Hello, I am researching a cutlery item stamped with the electroplate mark shown below, and as you will notice it is a broad arrow, War Department, item.
We have Dawson , BHAM, Ltd and 1944 and as the “BHAM” is an abbreviation for “Birmingham” my original thought was that it must have been made in that city. However I found one of “Dognose’s adverts” in our section “Some Sheffield Ads & Information” and that information somewhat muddied that water. The reference is below.http://www.925-1000.com/td/f/Sheffield/Dawson-1962.jpg
Here we see a “Dawson” company with 2 addresses one in Birmingham and one in Sheffield. There is also with the ad a description of a silver hallmark, “D (B) Ltd contained within a horizontal lozenge shaped punch” but entered with the Sheffield Assay Office dated from 1944. I have an image of that silver mark taken from ”silvermakersmarks.com” web site and it is below.
The Electroplate mark and silver mark do seem to have a similar “theme”, so could be from the same company.
The question is now, who is this “Dawson” and what is there in the way of first names for him or her or them?
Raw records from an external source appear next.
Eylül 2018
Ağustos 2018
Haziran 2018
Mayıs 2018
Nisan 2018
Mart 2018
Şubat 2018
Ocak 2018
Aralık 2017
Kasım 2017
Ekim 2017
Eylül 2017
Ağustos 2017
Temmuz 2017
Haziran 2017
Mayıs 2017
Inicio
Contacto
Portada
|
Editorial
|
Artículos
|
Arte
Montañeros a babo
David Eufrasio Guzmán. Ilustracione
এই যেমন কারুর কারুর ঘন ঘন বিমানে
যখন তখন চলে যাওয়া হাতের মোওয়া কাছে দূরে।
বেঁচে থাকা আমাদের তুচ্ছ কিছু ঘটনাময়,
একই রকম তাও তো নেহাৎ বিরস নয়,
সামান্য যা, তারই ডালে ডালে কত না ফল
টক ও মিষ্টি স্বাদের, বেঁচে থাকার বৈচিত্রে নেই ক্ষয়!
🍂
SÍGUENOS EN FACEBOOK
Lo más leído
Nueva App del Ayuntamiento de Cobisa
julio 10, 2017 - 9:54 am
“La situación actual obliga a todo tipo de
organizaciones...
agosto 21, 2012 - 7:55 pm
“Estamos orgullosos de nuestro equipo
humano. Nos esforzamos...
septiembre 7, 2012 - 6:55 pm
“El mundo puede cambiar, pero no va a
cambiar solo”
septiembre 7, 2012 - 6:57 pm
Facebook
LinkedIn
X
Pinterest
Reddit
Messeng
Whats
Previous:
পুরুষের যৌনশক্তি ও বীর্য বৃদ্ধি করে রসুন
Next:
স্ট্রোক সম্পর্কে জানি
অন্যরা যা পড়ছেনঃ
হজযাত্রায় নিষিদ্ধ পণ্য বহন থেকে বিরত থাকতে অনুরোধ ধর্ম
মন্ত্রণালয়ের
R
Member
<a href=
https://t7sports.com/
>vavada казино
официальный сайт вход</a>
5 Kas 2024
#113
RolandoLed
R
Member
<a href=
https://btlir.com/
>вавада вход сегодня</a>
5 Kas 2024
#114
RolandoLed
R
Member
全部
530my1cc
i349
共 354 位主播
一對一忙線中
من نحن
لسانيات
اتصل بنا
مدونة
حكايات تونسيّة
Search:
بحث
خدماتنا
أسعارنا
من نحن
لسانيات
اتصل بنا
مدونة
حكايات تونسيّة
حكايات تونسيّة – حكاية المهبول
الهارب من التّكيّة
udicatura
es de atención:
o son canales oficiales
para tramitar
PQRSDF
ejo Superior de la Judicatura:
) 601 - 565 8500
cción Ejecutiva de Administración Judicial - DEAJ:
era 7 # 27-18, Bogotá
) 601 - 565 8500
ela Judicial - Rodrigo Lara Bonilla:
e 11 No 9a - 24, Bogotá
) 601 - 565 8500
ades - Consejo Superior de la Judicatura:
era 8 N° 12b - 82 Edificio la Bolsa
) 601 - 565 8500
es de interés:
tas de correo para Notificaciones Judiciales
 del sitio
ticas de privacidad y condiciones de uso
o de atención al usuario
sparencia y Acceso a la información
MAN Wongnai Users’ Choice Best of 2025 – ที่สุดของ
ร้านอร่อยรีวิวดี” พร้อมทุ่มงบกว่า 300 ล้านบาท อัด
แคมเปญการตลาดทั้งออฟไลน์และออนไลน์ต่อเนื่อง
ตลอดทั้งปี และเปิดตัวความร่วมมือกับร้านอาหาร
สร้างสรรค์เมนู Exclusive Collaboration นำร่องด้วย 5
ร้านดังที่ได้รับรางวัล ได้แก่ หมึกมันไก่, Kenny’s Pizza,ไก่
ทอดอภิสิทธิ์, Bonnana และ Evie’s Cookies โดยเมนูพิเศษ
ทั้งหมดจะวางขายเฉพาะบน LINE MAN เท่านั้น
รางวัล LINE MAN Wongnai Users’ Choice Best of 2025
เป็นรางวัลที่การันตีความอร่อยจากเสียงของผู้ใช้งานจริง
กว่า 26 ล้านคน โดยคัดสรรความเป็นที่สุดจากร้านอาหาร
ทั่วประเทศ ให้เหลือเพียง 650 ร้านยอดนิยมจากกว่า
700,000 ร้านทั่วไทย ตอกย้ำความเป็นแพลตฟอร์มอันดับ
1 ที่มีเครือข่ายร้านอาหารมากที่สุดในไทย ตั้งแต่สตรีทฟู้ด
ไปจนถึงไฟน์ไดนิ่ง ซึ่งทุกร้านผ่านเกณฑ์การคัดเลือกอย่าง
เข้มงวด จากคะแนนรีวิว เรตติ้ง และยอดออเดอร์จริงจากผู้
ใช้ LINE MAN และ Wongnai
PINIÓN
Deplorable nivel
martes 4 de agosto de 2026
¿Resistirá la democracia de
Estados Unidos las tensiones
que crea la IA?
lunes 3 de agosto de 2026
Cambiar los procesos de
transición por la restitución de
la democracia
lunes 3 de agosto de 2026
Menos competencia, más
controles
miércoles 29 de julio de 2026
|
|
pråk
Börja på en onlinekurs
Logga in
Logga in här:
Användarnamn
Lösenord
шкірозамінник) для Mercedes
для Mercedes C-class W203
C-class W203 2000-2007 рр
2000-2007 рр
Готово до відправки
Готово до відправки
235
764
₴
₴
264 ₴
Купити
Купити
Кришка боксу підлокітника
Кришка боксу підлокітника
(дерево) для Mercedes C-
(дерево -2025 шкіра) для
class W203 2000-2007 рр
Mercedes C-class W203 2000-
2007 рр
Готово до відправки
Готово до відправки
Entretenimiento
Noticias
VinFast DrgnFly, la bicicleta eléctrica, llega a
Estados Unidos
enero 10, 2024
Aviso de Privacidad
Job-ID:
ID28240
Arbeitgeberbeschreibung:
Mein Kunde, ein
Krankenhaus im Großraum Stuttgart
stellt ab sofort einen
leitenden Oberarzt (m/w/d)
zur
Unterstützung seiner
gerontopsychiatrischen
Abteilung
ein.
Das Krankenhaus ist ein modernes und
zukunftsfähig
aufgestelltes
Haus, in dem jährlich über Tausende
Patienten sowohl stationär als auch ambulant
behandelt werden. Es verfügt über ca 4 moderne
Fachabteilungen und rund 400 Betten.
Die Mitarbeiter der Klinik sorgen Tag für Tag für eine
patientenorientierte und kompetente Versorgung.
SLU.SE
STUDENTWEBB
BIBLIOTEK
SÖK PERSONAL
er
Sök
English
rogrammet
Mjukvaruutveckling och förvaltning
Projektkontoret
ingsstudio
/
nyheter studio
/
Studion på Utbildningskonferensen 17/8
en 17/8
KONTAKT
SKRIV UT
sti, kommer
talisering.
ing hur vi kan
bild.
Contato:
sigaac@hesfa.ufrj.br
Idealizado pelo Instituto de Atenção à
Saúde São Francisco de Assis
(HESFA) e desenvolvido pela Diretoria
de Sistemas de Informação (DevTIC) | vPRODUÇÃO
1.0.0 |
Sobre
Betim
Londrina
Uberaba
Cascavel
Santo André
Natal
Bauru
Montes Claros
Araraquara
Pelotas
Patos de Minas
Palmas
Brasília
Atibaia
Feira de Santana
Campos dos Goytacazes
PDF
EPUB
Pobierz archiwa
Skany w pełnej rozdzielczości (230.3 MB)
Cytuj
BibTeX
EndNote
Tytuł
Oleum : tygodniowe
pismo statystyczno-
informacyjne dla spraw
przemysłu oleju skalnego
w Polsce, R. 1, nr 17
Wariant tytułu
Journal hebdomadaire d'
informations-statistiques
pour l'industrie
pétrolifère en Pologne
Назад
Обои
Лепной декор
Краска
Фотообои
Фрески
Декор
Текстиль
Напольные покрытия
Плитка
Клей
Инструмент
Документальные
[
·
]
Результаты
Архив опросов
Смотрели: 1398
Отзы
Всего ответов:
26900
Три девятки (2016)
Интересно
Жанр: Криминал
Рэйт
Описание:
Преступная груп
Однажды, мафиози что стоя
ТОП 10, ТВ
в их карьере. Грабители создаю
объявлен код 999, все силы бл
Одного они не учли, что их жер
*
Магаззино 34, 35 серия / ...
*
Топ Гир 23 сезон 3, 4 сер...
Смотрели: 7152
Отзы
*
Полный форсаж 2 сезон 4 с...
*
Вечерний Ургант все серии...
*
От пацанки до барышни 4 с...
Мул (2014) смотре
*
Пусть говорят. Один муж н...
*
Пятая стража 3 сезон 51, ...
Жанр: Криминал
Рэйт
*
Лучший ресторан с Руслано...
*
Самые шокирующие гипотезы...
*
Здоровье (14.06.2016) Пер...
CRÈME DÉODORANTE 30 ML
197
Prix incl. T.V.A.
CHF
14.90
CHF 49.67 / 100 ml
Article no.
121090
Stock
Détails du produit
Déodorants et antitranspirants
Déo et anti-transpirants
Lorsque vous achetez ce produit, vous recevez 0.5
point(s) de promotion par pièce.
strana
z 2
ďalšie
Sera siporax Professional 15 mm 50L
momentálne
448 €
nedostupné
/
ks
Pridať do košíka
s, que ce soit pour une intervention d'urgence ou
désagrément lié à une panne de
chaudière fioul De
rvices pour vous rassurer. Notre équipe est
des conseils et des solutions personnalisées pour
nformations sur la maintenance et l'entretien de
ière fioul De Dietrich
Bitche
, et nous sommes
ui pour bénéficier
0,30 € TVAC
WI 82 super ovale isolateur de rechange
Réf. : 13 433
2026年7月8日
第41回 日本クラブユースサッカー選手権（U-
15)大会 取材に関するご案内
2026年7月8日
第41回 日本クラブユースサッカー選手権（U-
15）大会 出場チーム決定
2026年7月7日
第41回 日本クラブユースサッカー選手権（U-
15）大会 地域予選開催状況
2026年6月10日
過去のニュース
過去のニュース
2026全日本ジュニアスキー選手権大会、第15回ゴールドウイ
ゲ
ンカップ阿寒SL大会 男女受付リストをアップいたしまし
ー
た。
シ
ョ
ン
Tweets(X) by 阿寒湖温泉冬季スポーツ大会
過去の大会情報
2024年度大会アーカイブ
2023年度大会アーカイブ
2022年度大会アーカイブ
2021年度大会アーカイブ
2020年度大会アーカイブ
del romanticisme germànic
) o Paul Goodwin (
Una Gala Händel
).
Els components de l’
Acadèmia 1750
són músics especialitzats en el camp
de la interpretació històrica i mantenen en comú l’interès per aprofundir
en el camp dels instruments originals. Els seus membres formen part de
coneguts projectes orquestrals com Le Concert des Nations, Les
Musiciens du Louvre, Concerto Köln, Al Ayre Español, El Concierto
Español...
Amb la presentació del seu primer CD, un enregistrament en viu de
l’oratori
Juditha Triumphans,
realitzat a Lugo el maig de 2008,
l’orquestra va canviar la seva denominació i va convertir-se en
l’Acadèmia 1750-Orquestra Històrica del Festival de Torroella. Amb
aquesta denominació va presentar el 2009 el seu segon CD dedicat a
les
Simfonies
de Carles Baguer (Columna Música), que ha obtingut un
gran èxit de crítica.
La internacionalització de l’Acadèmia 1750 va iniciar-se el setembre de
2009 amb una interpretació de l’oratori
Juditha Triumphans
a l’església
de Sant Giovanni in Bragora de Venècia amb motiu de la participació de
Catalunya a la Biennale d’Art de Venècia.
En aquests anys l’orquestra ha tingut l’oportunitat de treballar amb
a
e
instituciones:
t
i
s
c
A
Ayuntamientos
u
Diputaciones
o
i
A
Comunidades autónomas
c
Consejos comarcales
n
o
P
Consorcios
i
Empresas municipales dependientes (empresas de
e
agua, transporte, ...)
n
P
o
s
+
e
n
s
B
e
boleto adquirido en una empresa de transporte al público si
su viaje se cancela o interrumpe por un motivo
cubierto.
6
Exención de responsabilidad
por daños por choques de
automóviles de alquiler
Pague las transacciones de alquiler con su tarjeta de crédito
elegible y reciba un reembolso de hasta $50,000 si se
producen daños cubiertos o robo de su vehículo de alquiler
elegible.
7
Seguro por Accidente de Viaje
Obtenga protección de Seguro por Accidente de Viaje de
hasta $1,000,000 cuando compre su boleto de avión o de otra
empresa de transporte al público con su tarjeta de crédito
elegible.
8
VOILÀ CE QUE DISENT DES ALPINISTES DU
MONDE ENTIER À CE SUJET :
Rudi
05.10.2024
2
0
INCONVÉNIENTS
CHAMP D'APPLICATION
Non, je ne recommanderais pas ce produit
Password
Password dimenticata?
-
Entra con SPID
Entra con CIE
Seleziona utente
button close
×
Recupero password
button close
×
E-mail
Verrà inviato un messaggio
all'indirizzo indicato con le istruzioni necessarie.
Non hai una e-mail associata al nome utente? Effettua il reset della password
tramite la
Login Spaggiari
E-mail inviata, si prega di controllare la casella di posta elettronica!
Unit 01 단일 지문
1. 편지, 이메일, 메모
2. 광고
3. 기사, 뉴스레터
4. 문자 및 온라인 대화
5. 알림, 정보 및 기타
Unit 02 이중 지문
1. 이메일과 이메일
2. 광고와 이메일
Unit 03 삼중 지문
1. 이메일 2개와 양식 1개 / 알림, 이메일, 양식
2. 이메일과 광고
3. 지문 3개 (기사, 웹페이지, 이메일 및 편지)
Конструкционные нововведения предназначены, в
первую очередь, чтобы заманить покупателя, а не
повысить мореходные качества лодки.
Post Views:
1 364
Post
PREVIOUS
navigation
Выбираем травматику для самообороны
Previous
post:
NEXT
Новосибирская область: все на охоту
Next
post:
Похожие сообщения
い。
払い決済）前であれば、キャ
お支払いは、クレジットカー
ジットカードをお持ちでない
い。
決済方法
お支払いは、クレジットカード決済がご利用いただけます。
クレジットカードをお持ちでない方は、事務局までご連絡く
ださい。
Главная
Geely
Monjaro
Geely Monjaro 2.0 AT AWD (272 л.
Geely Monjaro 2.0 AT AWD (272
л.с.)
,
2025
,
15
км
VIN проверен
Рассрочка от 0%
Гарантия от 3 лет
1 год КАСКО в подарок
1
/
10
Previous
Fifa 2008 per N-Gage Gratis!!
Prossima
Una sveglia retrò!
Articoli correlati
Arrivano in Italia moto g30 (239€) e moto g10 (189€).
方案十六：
What is the “BHAM” bit about?
On the inter net there are plenty of references to a Jeweller/Silversmith “ Stewart Dawson Co. Ltd” and ”silvermakersmarks.com” indicates they had marks, but very different from that shown above, and registered at the Silver Assay centres in London, Glasgow, Chester, Birmingham and Sheffield. These were all at an earlier period than the Dawson electroplate mark. Are we definitely looking at 2 distinct concerns or was this just an evolving company? In “Dognose’s” thread the advert states “Dawson Birmingham Ltd” was “Established 1884” and ”silvermakersmarks.com” indicates “Stewart Dawson’s” early marks were registered in 1881 & 1882. Is there enlightenment out there? I just want to fully label this WW2 fork image. Incidently I saw on line that "Dawson" is the fifth most common UK surname starting with the letter "D" so possibly it may be difficult to sort these "Dawson''s" out.